Affronti l’attesa al check in dell’aeroporto guardandoti attorno fra emozioni e inquietudini. Tra l’aria condizionata e i sedili in ferro riconosci subito gli apprensivi del volo: fanno qualsiasi cosa, stanno sempre in movimento, sfogliano le riviste al contrario e sorridono. Sorridono a tutto. Nervosissimi.
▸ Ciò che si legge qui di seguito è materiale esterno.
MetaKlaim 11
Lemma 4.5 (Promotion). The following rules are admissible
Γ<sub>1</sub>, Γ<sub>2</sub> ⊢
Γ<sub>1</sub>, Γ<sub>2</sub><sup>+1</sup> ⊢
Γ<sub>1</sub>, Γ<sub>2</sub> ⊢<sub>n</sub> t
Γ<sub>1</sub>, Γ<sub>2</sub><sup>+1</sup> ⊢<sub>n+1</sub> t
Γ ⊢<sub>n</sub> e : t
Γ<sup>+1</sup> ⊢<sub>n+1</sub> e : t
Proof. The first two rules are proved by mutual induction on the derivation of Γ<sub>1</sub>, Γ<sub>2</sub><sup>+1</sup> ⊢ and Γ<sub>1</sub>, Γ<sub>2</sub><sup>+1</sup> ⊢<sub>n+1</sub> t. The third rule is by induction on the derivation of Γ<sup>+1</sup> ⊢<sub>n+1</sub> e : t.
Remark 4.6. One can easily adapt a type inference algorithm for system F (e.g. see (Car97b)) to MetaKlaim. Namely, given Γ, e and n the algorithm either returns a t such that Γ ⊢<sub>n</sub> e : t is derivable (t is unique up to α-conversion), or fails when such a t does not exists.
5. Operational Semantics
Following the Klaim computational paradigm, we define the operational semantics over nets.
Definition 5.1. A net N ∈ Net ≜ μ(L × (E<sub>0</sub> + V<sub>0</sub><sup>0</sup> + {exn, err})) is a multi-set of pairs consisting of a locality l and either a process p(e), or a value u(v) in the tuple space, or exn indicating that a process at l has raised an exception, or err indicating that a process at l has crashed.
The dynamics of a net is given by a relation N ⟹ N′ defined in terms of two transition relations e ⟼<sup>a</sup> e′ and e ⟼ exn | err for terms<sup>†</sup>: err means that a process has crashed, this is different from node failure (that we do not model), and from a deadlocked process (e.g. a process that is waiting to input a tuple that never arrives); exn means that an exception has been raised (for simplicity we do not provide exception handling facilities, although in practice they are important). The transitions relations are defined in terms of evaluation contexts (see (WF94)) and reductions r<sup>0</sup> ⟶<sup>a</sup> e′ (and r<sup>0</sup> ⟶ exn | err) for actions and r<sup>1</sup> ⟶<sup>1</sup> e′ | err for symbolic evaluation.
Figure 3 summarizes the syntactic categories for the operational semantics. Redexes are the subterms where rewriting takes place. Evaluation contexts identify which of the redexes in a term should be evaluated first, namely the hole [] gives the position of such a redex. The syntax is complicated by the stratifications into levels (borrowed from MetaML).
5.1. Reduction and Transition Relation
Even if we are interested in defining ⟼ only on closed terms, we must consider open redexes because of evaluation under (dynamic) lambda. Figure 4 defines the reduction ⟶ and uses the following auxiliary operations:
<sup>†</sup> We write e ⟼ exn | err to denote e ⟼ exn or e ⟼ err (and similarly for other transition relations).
E poi ci sei tu; tu nella tua nuova avventura, studiata e ricamata addosso, immaginata per mesi, desiderata quasi ai limiti dell’ansia. Il viaggio, il viaggio perfetto. Quel pensiero che ha tenuto acceso il respiratore artificiale sino al tuo ultimo giorno di lavoro.
E poi…
Spesso accade di rendersi conto che i luoghi non sono sempre come li hai pensati, bramati e farciti. I luoghi sono reali hanno una luce reale, degli odori reali. La gente ha un vita reale e tu sei un turista. Sognatore allegro in bermuda e stradario, solo un turista.
“Ma che importa è il mio viaggio perfetto. Tornerò cambiato, nutrito, rigenerato”. Aah le vacanze… Le vacanze sono quella cosa che ti fa spendere 7 euro per una bottiglia d’acqua quando in genere fai il giro largo per far benzina dove costa qualche centesimo in meno.
Eh ma, la vacanza è vacanza. Vacanza è vuoto di pensieri e pieno di emozioni. Poi torni. Non indossi neanche più il cappellino. Torni tra le multe scadute e non pagate; rivedi l’umido che hai dimenticato di gettare e le tue piante secche.
Tutto lì come l’hai lasciato; a ricordarti che il solo viaggio “perfetto” che vivrai sarà sempre quello che alloggia nei tuoi desideri; tutti gli altri sono reali, nel bene e nel male, sono reali.